Benar kan perkataan perempuan itu? Dengan alasan apa Langit harus bolak-balik turun tangan, Sekali pun mengurus pekerjaan, jika tidak penting, dirinya tidak akan membuang waktu untuk turun tangan. Apa gunanya mempunyai asisten jika dia sendiri yang akhirnya turun tangan.
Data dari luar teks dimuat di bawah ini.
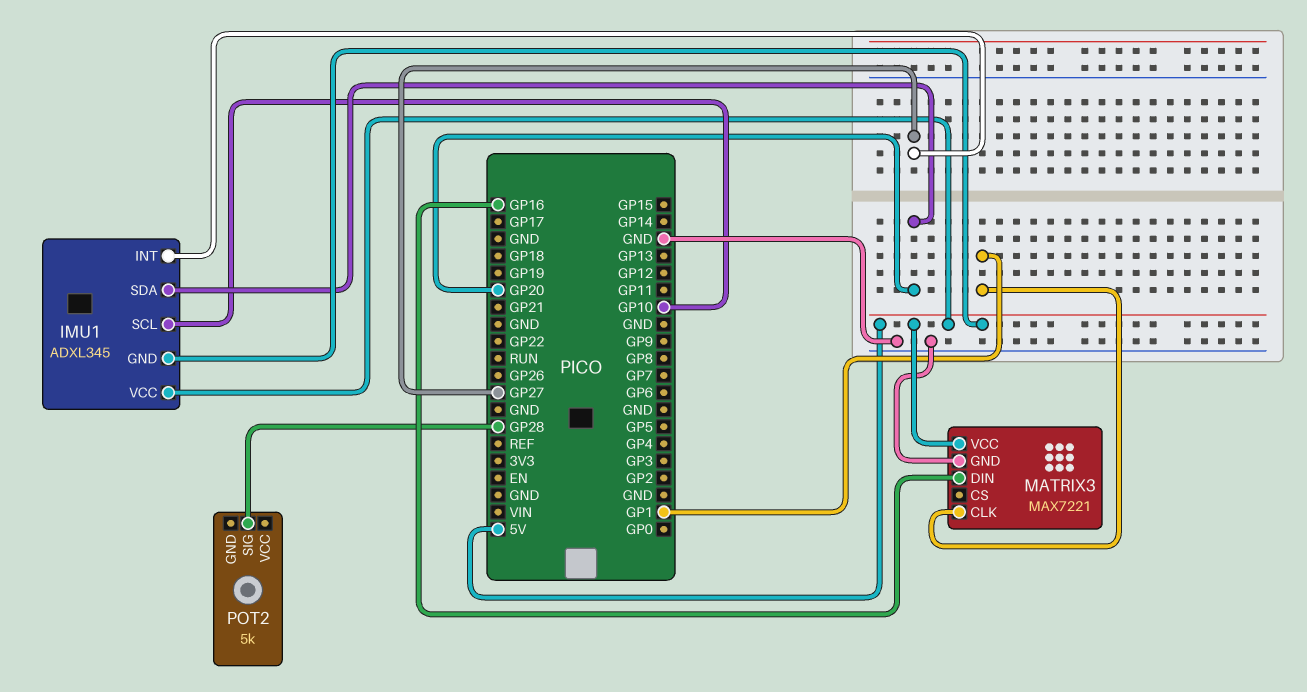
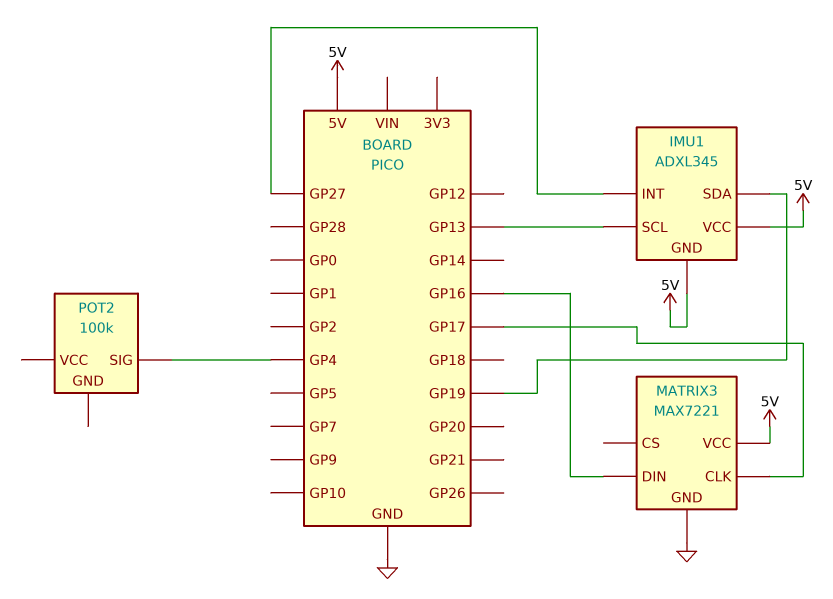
IMU1 pin SCL: GP10 -> GP13
IMU1 pin SDA: GP20 -> GP19
MATRIX3 pin CLK: GP1 -> GP17
POT2: 5k -> 100k
POT2 pin SIG: GP28 -> GP4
Tapi tanpa disadari, lelaki di depannya ini selalu berada di dekatnya, seperti apapun yang terjadi takdir memanggil kedua manusia yang saling tidak kenal untuk bertemu. Mungkinkah akhirnya mereka bertemu untuk merekreasi kenanangan buruk?
"Tell me about him."
"Siapa."
"Laskar Alwandra, the person who have hurt." Lelaki itu berkata tiba-tiba, membuat perempuan itu menatapnya dengan tidak percaya.
"Kenapa lo harus tau, you don't know him."
"Lalu? Buat saya mengerti. Siapa lelaki yang tidak memiliki etika, membuat seorang perempuan menangisi dirinya."
Athalia menatap sinis ke lelaki itu, "Lo gak berhak untuk berkata gitu, lo gaada apa-apanya dengan Laskar. Lo cuman punya mukanya, tapi orangnya? You'll never be as better than him."
Malam itu, hujan mulai turun dengan deras, sebuah perkataan yang akhirnya menggerakan sesuatu, sebuah pertanda, sebuah pernyataan yang memulai semuanya.
"I will. I will be better than whoever he is. Karena mau bagaimana pun, dia sudah kalah telak dengan diriku. Saya disini Athalia Ledger, where is he now?"
"Langit Samudra, if that is your name now. Please let me go." Perempuan itu berkata, "Kita cuman sepasang insan yang tidak sengaja bertemu, jadi biarkan ini sampai sini saja, tolong. Gue gak apa yang bakalan gue lakukan kalau suatu harus kehilangan lagi. He's enough."
Lelaki itu terdiam dengan kata-kata terakhir perempuan itu, "Biarkan Laskar aja yang mengisi kenangan itu, tolong jangan sekali lagi. Aku sudah gak sanggup."
Hati lelaki itu mulai berdebar dan cuman ada satu pertanyaan di kepalanya, who hurt her so bad? Sampai perempuan di depannya itu harus memikul beban sebesar itu?
Athalia Ledger, I'm never going to let you go. Itulah janji yang lelaki itu buat malam itu, menatap perempuan yang sudah diambang kesabarannya.